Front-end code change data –
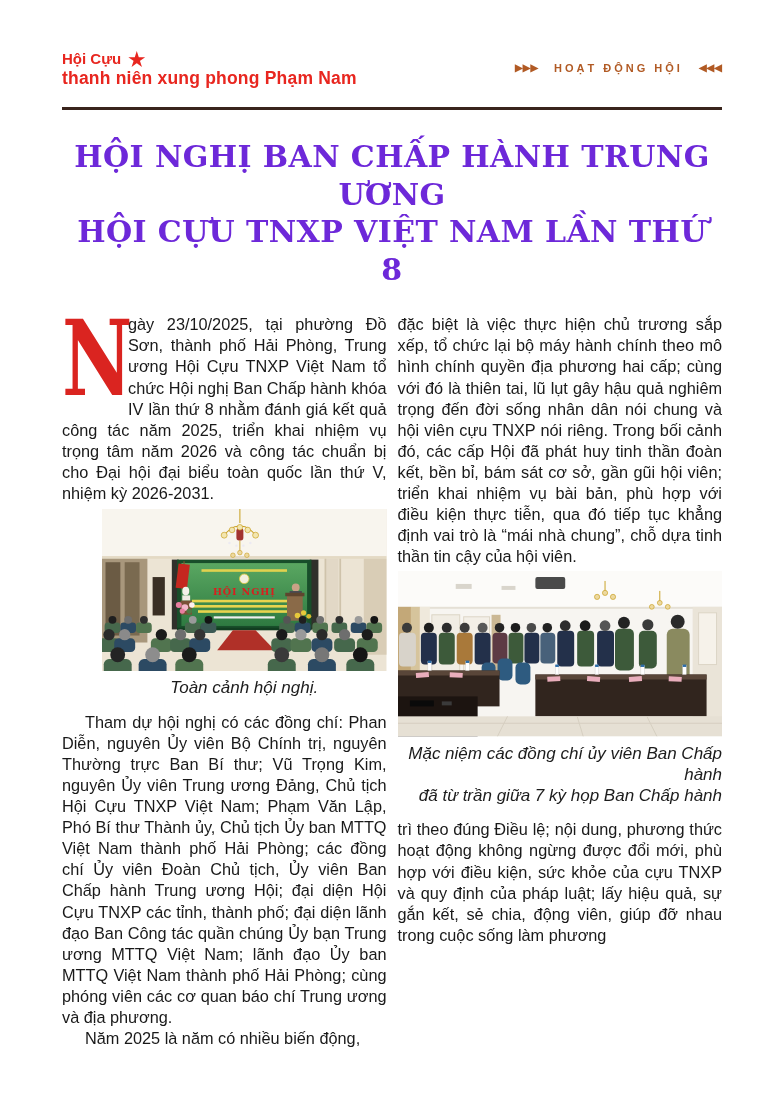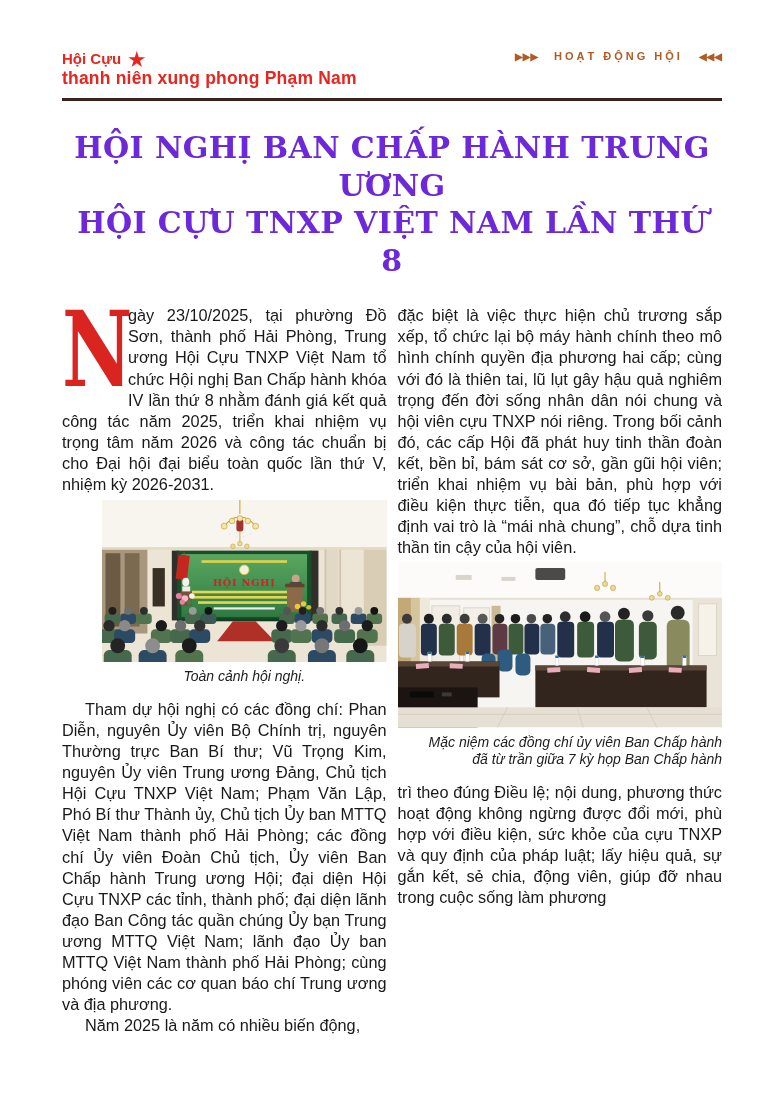--- a/index.html
+++ b/index.html
@@ -9,8 +9,8 @@
     font-family:"Liberation Sans", sans-serif; overflow:hidden;
   }
   
-  .masthead { display:flex; justify-content:space-between; align-items:flex-start;
-    padding-bottom:10px; border-bottom:3px solid #39241c; }
+  .masthead { display:flex; justify-content:space-between; align-items:center;
+    padding-bottom:19px; border-bottom:3px solid #39241c; }
   .logo { color:#e8261f; font-weight:bold; line-height:1.1; }
   .logo-line1 { font-size:15px; display:flex; align-items:center; gap:7px; }
   .logo-star { font-size:19px; line-height:1; }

Work item –
Leave out the pictures, and write out all the remaining data above exactly.

Written response –
--- a/index.html
+++ b/index.html
@@ -9,8 +9,8 @@
     font-family:"Liberation Sans", sans-serif; overflow:hidden;
   }
   
-  .masthead { display:flex; justify-content:space-between; align-items:flex-start;
-    padding-bottom:10px; border-bottom:3px solid #39241c; }
+  .masthead { display:flex; justify-content:space-between; align-items:center;
+    padding-bottom:19px; border-bottom:3px solid #39241c; }
   .logo { color:#e8261f; font-weight:bold; line-height:1.1; }
   .logo-line1 { font-size:15px; display:flex; align-items:center; gap:7px; }
   .logo-star { font-size:19px; line-height:1; }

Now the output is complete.